The tiny Pacific nation has captured world attention in recent years, first for serving as a model of how a country can use its constitution to protect itself from outside nuclear and military threats. Later, it stood out for upholding its right to self determination against relentless pressure imposed, ironically, by the self-proclaimed defender of civil liberties, the United States.

Several Palauan women's groups have joined forces to try to prevent the loss of their lands and waters to U.S. military or nuclear development. Sumang: "In our Palau culture, it is the women who have responsibility for preserving the land for generations still to come.

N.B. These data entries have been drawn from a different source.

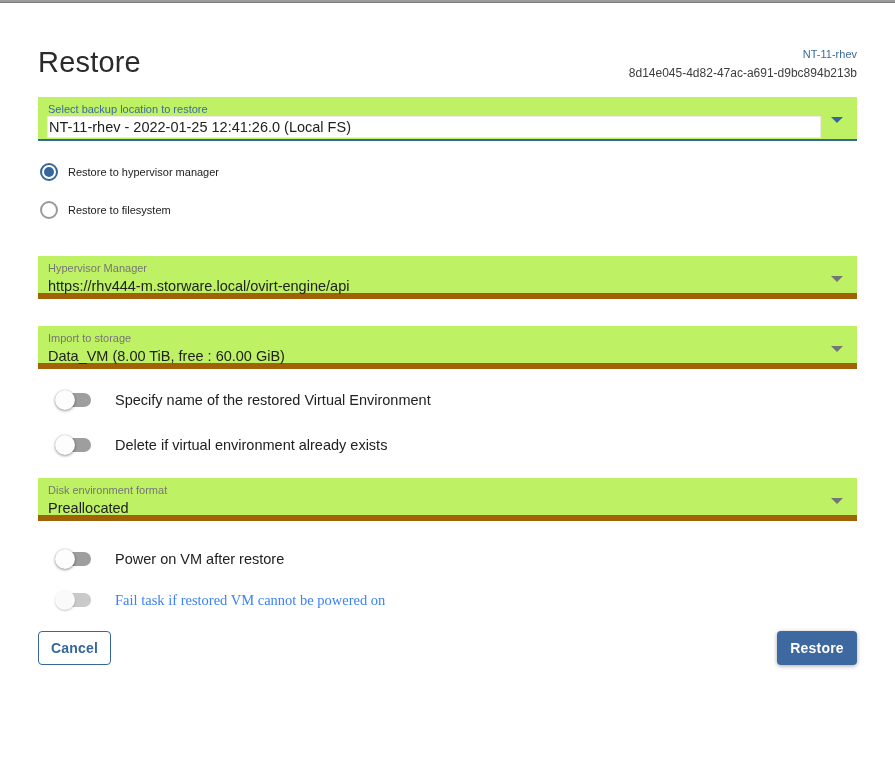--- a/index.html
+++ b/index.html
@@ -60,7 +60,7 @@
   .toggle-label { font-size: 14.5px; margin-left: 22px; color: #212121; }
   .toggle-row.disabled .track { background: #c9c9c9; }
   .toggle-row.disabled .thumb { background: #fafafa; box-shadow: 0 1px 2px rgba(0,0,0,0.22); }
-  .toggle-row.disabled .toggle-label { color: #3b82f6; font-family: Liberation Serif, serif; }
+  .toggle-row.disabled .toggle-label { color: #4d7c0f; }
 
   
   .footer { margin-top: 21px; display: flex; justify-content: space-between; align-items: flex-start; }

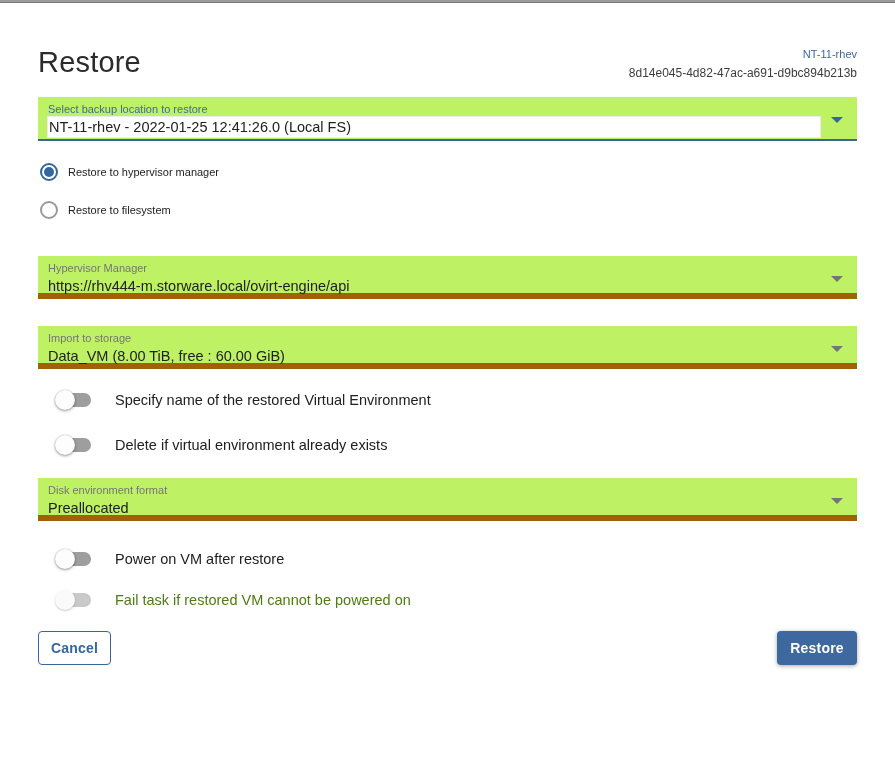--- a/index.html
+++ b/index.html
@@ -63,7 +63,7 @@
   .toggle-row.disabled .toggle-label { color: #4d7c0f; }
 
   
-  .footer { margin-top: 21px; display: flex; justify-content: space-between; align-items: flex-start; }
+  .footer { margin-top: 21px; display: flex; justify-content: space-between; align-items: flex-start; flex-direction: column; }
   .btn { height: 34px; border-radius: 4px; font-family: inherit; font-size: 14px; font-weight: bold;
          letter-spacing: 0.2px; cursor: pointer; }
   .btn-cancel { width: 73px; background: #ffffff; border: 1px solid #36679c; color: #36679c; }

So when the women of Palau realized that our overwhelmingly male elected leadership was not going to stand up to U.S. military ambitions, we took it upon ourselves to take action."

When U.S. and Palauan leaders first negotiated the compact more than a decade ago, the United States was believed to have drawn up plans to move its military bases in the Philippines to Palau. With the U.S. bases in the Philippines now gone and Washington steadily cutting down its military presence in the Pacific, Palauan leaders say the United States no longer has the desire to use Palau for military installations. President Nakamura, who had opposed the compact a few years ago, strongly backed it in November. But if Washington really has no plans to dump toxic waste or build military installations in Palau, why doesn't it amend the compact to make U.S. environmental laws applicable to Palau and ensure it will never be used for such purposes? asked Sumang. She added: "If the United States really does not mean to make Palau its future nuclear waste dump, it can start by giving us the information we have asked for under the U.S. Freedom of Information Act regarding their environmental studies on Palau."

In February 1994, Sumang and three other Palauan women asked a Honolulu (Hawaii) court to ask the U.S. government to stop the implementation of the compact unless it has complied with its own environmental law and completed environmental impact studies, particularly on the military and nuclear clauses of the compact. They also sued their own government for the economic losses suffered by Palauan landowners when it agreed to unlimited U.S. military land acquisition without their consent.

The Honolulu action and another law-suit in Palau's Supreme Court challenging the legality of the November 1993, vote are expected to make it impossible to adopt the compact by October. But Sumang says indications are that the U.S. government is willing to ignore its own laws to implement the compact. Palauan officials are worried that if they are forced to renegotiate the compact because of budget cuts in Washington, the U.S. Congress may be tempted to scale down financial assistance to Palau.